## Aim of the task
Consider the listing below. Extract exactly the lines from the line containing "right elbow: (216, 150)" to the line containing "left eye: (527, 236)", both included.

## Listed entries

··········

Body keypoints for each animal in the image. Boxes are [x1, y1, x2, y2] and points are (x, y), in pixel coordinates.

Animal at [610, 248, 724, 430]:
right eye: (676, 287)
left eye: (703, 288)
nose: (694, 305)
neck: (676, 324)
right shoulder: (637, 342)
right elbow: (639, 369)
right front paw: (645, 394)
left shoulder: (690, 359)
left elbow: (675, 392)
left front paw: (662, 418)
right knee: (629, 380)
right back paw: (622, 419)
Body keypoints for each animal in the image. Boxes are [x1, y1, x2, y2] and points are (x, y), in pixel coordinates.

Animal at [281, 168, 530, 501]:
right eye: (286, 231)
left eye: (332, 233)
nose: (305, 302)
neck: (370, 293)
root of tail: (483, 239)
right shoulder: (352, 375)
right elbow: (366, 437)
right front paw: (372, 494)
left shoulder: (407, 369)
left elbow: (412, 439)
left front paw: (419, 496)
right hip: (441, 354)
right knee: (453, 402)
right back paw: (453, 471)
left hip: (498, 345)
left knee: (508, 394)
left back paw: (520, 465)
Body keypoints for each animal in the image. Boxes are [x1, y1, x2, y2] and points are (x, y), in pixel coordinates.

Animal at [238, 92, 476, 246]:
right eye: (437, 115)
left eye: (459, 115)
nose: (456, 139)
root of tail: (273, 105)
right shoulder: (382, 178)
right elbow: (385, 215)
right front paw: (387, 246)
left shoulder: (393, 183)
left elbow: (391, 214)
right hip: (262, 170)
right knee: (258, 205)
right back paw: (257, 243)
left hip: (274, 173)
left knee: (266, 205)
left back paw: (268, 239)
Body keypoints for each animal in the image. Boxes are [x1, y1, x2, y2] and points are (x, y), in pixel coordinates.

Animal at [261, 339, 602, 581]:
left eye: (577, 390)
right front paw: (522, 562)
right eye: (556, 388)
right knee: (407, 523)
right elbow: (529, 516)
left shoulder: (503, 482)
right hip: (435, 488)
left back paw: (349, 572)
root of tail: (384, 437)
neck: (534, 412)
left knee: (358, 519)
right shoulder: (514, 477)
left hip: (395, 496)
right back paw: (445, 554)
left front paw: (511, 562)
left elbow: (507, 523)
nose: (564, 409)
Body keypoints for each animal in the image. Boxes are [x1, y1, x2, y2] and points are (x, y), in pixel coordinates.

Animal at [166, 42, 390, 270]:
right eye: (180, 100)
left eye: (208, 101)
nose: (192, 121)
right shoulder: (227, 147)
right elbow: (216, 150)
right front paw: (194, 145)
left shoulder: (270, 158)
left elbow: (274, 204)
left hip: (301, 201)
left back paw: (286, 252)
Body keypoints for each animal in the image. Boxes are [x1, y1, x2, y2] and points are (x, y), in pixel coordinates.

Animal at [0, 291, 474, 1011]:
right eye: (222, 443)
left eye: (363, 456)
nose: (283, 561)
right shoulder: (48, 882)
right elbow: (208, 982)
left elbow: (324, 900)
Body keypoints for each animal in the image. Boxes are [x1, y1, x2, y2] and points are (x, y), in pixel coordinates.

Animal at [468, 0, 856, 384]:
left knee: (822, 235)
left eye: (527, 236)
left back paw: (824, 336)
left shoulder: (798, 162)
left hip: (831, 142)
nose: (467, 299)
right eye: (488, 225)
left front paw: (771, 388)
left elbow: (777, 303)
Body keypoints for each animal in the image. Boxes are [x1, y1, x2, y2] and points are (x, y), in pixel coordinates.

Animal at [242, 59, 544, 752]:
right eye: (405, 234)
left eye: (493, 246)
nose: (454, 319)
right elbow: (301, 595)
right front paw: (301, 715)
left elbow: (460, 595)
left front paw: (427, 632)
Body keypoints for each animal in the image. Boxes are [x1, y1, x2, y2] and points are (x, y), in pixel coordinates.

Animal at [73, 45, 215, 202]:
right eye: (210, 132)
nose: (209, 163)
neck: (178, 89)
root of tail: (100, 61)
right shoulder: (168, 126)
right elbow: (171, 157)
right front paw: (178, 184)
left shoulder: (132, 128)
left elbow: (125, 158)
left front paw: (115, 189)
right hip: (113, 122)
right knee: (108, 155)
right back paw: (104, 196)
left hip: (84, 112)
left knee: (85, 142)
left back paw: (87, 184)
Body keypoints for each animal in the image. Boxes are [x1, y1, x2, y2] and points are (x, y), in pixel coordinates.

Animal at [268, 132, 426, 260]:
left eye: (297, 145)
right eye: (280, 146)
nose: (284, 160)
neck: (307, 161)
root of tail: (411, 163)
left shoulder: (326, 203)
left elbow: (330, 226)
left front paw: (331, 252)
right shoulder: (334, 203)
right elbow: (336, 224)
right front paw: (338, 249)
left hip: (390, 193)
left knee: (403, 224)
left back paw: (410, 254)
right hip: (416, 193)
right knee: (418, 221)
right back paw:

··········

## Completed task
right elbow: (216, 150)
right front paw: (194, 145)
left shoulder: (270, 158)
left elbow: (274, 204)
left hip: (301, 201)
left back paw: (286, 252)
Body keypoints for each animal in the image. Boxes are [x1, y1, x2, y2] and points are (x, y), in pixel coordinates.

Animal at [0, 291, 474, 1011]:
right eye: (222, 443)
left eye: (363, 456)
nose: (283, 561)
right shoulder: (48, 882)
right elbow: (208, 982)
left elbow: (324, 900)
Body keypoints for each animal in the image. Boxes are [x1, y1, x2, y2] and points are (x, y), in pixel coordinates.

Animal at [468, 0, 856, 384]:
left knee: (822, 235)
left eye: (527, 236)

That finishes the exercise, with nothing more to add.